Las expropiaciones vuelven a estar de moda en Latinoamérica. Hugo Chávez las convirtió en un espectáculo televisivo. “Exprópiese”, indicaba ante cualquier compañía que le parecía conveniente pasar al sector público, como un Harry Potter socialista con varita mágica, mientras sus acólitos aplaudían.
Ahora la furia expropiatoria le llegó a la presidenta Cristina Fernández. La víctima: la multinacional española Repsol, que perdió su filial YPF.
A los gobiernos que se apoderan de lo ajeno les resulta muy fácil hacer las cuentas del Gran Capitán, entre otras razones, porque en los países neopopulistas cualquier relación entre la ley y la justicia es pura coincidencia.
El último gobernante en incurrir en esa práctica fue Evo Morales. El primero de mayo les regaló a los obreros bolivianos una empresa española de energía. Ignoro por qué no dio también a sus hijos algunos McDonald’s o una cadena de pizzerías.
Expropiar resulta muy popular, pero es un camino corto hacia el desastre económico. El capital se esconde, huye o se inhibe de llegar adonde corre peligro. La empresa no tarda en convertirse en ineficiente y tecnológicamente atrasada, permanentemente necesitada de inyecciones de capital para no hundirse bajo la corrupción y el clientelismo.
¿Por qué el Estado es un empresario tan rematadamente malo? Porque lo dirigen los políticos. A los políticos, salvo a unos pocos serios y responsables, no les interesa la competitividad empresarial, la rentabilidad de la inversión y utilidades para invertir y continuar creciendo, sino controlar los presupuestos para beneficiarse y beneficiar a sus partidarios. Tampoco les conviene adversar a los sindicatos. Es mejor complacerlos. Total: el dinero con que se remunera a los empleados públicos no proviene del bolsillo propio sino del nebuloso producto de los impuestos. El negocio de los políticos es ganar elecciones. Es una especie voraz que se alimenta de votos, de aplausos y, cuando son deshonestos, del dinero ajeno.

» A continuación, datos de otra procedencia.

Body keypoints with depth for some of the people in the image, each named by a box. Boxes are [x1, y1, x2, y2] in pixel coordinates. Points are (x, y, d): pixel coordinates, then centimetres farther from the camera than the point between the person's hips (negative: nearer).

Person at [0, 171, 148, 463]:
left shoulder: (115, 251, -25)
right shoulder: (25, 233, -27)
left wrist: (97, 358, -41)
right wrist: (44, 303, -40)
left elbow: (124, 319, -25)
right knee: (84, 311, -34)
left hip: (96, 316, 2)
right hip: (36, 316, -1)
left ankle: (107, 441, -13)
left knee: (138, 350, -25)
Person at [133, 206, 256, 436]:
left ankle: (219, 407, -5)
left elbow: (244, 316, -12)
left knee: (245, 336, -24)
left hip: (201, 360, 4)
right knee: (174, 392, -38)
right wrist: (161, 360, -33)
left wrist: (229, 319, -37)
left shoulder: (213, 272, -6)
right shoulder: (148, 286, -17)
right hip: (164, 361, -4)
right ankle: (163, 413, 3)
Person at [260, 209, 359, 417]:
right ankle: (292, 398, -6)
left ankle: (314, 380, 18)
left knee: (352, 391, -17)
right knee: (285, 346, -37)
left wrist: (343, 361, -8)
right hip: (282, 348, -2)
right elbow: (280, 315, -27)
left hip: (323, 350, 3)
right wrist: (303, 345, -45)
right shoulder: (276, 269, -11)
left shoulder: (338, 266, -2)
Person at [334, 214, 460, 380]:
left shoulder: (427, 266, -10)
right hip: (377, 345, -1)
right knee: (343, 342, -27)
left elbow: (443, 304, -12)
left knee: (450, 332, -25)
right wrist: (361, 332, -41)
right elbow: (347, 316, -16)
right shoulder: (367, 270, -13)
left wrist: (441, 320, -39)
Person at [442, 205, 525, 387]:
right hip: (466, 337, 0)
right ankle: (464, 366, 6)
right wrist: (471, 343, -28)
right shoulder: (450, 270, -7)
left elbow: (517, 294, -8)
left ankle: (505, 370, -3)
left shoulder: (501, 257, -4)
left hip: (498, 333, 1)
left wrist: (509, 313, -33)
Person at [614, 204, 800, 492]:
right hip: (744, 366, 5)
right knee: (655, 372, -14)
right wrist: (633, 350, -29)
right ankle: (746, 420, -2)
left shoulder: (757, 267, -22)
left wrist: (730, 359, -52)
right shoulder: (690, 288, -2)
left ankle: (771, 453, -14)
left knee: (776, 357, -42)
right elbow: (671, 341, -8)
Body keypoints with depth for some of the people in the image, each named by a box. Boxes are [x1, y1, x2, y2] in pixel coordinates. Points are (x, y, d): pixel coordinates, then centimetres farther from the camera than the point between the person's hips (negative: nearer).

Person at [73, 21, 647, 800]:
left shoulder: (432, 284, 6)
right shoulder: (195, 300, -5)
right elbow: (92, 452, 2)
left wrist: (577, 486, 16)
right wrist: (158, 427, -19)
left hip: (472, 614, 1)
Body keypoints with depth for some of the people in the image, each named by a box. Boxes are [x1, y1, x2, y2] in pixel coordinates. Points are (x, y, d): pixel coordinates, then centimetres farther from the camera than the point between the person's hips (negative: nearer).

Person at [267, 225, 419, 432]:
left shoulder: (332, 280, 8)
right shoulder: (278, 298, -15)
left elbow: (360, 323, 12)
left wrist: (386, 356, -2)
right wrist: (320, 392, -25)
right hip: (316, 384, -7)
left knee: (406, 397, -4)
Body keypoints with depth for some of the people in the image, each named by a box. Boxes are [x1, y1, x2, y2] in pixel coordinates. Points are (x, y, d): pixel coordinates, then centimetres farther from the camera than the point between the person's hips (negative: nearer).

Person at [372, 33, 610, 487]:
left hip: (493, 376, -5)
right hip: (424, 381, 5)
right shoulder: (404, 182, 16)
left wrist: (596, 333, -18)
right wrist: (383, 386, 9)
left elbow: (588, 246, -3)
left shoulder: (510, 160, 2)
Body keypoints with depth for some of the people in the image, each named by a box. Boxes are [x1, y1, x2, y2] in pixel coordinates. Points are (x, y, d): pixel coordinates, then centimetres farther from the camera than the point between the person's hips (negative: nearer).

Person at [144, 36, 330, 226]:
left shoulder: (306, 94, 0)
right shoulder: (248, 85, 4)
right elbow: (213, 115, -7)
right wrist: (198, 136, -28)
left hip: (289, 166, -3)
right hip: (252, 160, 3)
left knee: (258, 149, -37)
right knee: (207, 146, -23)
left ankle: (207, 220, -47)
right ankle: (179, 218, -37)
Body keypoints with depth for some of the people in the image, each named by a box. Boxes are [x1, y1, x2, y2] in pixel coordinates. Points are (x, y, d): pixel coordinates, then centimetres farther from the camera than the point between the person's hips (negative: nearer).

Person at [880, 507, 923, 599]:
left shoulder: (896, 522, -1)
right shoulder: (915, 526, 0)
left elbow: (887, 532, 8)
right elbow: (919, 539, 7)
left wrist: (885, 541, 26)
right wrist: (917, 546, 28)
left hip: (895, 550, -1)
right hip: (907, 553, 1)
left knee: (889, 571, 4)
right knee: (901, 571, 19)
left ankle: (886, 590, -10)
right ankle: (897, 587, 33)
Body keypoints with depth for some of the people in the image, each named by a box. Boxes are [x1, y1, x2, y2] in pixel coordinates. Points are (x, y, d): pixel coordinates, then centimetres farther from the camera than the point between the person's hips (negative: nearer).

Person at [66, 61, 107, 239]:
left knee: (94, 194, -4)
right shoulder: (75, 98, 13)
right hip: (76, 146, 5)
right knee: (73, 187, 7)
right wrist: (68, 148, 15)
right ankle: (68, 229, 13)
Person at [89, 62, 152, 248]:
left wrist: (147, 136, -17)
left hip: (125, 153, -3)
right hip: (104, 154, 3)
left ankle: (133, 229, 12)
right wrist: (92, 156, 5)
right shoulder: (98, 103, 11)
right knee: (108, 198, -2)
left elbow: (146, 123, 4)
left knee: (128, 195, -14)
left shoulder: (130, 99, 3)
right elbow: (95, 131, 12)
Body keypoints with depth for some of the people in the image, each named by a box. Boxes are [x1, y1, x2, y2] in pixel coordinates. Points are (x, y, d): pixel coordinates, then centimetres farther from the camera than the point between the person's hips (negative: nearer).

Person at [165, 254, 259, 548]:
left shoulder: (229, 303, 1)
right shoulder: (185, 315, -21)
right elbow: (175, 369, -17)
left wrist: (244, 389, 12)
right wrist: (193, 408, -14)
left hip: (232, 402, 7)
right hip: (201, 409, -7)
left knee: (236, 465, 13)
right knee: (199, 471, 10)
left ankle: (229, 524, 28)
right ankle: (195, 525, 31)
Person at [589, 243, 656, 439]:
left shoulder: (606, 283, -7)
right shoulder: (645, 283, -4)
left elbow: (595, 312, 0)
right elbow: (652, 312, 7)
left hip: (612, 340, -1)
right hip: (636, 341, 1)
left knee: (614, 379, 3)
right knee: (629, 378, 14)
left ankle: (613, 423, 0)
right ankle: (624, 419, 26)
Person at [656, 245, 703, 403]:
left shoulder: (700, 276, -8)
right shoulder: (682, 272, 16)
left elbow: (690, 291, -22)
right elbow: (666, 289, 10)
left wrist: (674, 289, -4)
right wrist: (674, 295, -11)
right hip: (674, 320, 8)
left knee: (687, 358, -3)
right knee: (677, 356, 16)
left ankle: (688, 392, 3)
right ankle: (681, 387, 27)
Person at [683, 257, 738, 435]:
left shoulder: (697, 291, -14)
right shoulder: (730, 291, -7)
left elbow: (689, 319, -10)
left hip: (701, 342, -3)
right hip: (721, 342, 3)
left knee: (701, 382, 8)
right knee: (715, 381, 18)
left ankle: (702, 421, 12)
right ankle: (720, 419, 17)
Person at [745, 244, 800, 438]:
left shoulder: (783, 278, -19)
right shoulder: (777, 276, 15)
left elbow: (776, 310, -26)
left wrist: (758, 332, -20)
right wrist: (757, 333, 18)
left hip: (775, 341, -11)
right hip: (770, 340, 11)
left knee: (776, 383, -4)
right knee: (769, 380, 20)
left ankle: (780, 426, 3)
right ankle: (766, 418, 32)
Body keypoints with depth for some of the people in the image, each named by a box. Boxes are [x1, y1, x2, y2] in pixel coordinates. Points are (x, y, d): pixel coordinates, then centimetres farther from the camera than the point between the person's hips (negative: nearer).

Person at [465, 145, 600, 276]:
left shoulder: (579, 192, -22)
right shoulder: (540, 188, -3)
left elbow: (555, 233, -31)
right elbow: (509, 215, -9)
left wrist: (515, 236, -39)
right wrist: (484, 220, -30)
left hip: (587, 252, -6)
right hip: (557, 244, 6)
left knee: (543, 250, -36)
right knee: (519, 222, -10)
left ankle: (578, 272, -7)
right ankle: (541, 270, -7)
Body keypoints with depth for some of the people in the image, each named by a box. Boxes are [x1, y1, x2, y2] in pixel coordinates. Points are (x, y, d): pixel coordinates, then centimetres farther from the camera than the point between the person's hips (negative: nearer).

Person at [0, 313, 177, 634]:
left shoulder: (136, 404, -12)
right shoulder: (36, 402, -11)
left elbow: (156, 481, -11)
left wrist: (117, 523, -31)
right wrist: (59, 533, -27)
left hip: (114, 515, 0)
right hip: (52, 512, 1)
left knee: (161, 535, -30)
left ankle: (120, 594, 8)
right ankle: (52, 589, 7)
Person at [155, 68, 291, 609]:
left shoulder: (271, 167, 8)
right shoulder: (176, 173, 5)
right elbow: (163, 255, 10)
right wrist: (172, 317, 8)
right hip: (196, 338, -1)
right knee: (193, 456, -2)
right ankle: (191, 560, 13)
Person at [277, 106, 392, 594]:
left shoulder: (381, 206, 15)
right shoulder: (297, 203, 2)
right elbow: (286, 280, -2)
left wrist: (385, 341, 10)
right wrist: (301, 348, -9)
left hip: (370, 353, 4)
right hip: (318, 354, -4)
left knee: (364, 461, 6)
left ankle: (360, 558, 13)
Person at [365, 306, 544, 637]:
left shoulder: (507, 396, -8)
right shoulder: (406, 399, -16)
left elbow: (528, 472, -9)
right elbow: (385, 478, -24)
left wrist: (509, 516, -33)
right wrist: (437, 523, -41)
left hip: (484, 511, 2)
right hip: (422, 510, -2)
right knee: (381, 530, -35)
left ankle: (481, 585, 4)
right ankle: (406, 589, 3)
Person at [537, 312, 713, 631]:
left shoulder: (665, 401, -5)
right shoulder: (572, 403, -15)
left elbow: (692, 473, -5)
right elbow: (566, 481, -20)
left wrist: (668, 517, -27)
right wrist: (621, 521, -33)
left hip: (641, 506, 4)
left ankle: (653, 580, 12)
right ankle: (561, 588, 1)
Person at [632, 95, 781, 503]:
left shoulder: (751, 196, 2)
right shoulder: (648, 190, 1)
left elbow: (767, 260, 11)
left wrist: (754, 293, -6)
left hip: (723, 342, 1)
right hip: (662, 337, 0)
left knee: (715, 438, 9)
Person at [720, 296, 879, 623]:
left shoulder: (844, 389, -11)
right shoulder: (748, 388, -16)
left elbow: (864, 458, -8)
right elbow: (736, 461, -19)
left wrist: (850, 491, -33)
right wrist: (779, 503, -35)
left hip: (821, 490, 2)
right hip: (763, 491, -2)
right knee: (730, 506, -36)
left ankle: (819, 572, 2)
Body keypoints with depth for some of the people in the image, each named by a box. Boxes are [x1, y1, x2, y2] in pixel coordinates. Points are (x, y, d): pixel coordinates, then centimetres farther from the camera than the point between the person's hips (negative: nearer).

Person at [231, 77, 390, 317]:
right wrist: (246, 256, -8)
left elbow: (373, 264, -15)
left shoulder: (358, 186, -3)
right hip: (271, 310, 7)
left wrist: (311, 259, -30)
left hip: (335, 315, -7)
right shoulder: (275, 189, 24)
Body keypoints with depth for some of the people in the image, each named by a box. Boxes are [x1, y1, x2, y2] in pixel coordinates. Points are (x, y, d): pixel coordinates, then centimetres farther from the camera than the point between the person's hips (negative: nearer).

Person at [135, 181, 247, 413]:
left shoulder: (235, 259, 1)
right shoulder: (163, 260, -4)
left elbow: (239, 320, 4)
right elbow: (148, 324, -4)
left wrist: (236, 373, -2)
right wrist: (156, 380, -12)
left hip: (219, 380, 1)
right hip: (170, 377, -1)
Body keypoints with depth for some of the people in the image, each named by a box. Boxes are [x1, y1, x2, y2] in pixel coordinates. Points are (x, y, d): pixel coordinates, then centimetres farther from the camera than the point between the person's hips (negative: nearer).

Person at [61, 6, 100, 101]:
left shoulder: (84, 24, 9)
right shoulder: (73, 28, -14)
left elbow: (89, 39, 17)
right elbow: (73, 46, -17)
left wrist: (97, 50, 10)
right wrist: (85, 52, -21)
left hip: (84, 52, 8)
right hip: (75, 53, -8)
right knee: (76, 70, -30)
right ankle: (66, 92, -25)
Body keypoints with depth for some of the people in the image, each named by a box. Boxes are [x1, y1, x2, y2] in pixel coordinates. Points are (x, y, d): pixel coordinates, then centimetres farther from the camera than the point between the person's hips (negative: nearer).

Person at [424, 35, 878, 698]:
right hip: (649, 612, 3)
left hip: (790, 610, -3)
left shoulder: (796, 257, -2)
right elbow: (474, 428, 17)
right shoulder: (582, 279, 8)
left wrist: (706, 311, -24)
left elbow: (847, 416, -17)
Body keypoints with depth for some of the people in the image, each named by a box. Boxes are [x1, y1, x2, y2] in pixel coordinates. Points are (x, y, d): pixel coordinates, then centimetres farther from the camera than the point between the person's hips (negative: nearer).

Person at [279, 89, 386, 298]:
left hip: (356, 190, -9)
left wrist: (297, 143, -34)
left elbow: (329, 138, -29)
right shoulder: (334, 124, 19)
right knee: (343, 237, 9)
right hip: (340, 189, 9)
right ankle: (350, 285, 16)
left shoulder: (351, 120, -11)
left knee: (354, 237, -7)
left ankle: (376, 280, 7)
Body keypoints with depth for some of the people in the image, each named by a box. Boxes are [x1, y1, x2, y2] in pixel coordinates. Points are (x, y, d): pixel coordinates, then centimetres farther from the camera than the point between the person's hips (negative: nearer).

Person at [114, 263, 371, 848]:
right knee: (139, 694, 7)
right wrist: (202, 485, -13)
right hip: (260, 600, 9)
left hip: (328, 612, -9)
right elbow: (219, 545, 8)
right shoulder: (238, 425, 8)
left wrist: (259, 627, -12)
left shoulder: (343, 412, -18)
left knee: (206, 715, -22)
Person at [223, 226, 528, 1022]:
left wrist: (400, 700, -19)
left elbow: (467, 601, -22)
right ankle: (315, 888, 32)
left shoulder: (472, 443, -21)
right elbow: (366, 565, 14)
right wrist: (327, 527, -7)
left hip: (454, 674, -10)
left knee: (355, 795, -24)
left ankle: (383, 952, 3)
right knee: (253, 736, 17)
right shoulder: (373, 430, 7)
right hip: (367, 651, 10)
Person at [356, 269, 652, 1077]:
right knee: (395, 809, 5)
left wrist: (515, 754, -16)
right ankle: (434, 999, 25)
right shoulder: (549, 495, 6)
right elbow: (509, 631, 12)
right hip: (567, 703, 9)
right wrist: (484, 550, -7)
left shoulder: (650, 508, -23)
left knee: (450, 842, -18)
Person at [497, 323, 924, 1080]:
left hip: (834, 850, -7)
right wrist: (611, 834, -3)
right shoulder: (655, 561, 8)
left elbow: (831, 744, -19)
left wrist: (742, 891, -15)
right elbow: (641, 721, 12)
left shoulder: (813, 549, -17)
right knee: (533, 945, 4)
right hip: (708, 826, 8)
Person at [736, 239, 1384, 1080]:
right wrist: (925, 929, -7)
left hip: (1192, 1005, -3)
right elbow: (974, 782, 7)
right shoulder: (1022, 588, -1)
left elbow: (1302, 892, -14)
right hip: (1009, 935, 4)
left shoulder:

Donde las sociedades son sensatas y las gentes quieren progresar, en lugar de expropiar negocios y constituir ruinosos Estados-empresarios, lo que hacen los políticos más sagaces es propiciar un denso tejido empresarial privado, que paga impuestos para beneficio de todos. En esas naciones desarrolladas del primer mundo, las personas entienden que es más inteligente y rentable ser socios pasivos de miles de empresas que entregan una parte de sus beneficios sin propiciar corrupción, sin fomentar el clientelismo y sin que la sociedad corra riesgos. Los fracasos los pagan los capitalistas. Los beneficios los recibimos todos. Los políticos tienen menos poder que en el mundillo neopopulista. Por eso les va mejor.